The labour question needs more care than it usually gets. Some support work will come under pressure, especially where the role is mostly repeated drafting, chasing, logging, copying information between systems or assembling reports. But a localised or vertical AI layer also creates a different kind of work. Someone still has to design the loops, manage exceptions, test outputs, protect client data, maintain the rules and understand when the system is technically correct but commercially clumsy.

That role is not purely technical. It is closer to an art director sitting above a designer, or an experienced operator sitting above a process team. The person needs enough real estate judgement to know when a vendor update is too blunt, when a buyer classification is too shallow, when a compliance alert is too noisy, or when a property management response is efficient but likely to annoy the tenant. The better agencies may not simply have fewer people... they may have different people carrying more leverage across cleaner systems.

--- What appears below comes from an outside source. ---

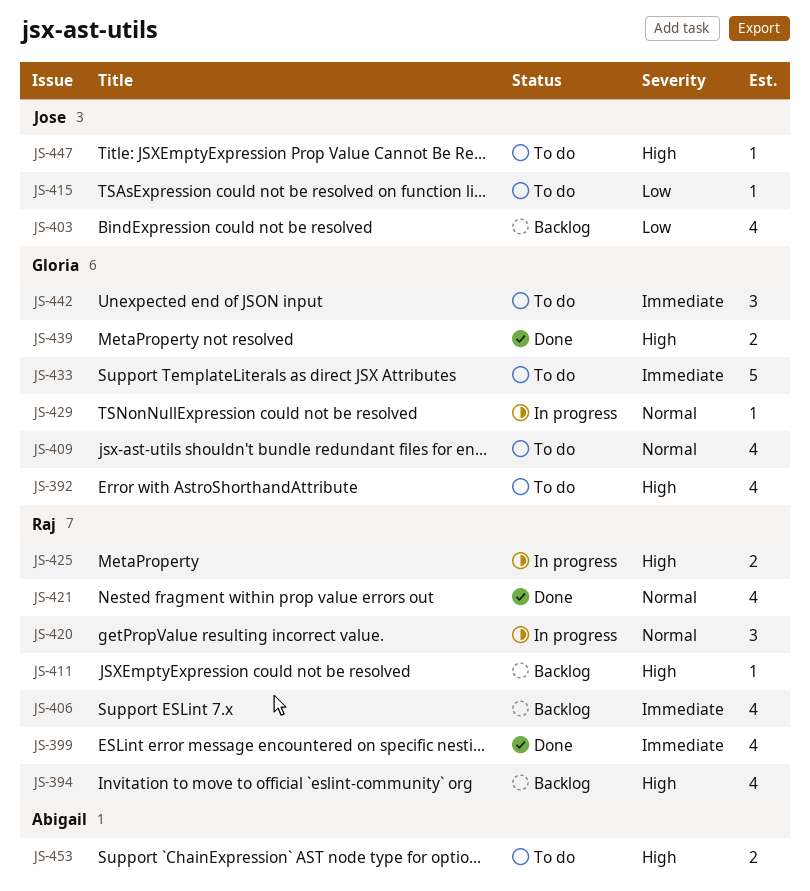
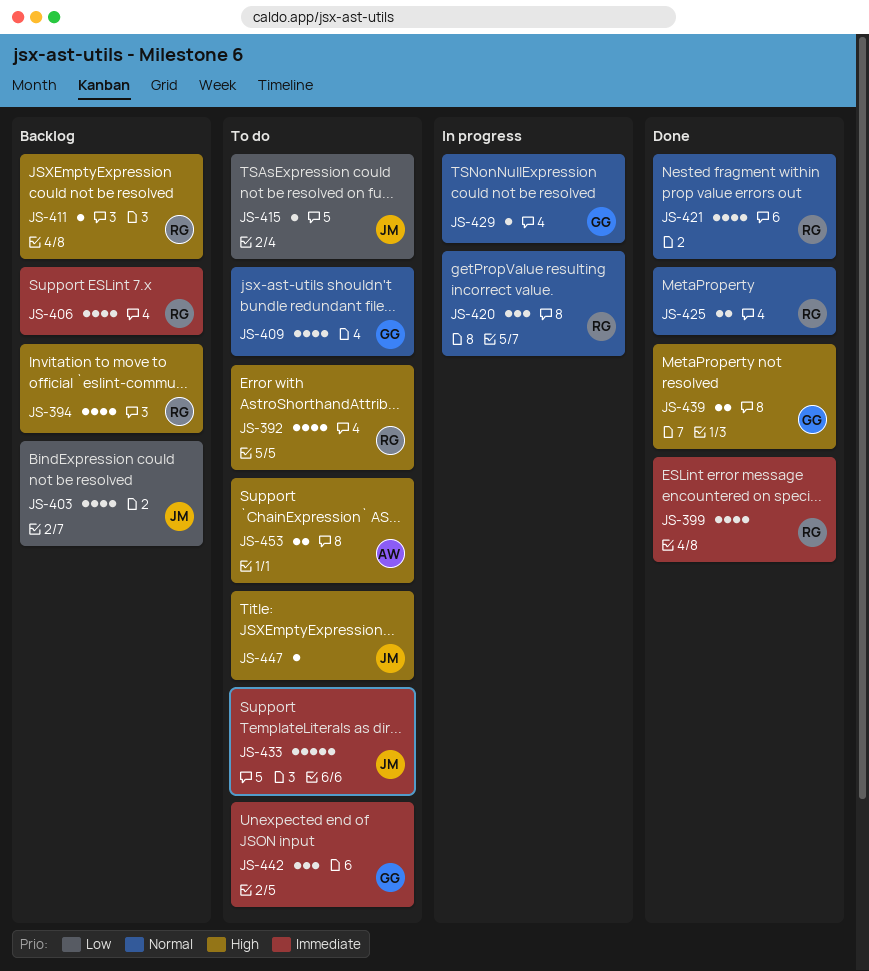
JS-392, owner: Gloria -> Raj
JS-425, status: In progress -> Done
JS-425, priority: High -> Normal
JS-433, owner: Gloria -> Jose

For individual agents, the practical lesson is not to wait for enterprise AI to trickle down perfectly. It is to look at where the business is already leaking information and where lower-cost, more specialised intelligence could eventually carry more of the load. Buyer follow-up, vendor reporting, open-home feedback, compliance checking, appraisal preparation, property management triage, database mining and campaign monitoring are all ordinary enough to matter. They are also repeated enough that the economics become meaningful once AI is running through the workflow rather than sitting beside it.

That is why I think token cost is only part of the story. The larger issue is where the intelligence lives, who controls the data, who owns the learning loop, how compliance is handled, and whether smaller agencies get access to the same kind of leverage that larger groups may eventually build for themselves. The agents and principals who understand that earlier will probably make better decisions about which tools deserve their attention.

Real estate AI is moving beyond the chat box. The next useful layer will sit much closer to the work, and the best version of it will not just produce more drafts. It will help the agency think, check, remember, prepare and act more often, with less unnecessary data movement and a cleaner loop between information, action and judgement.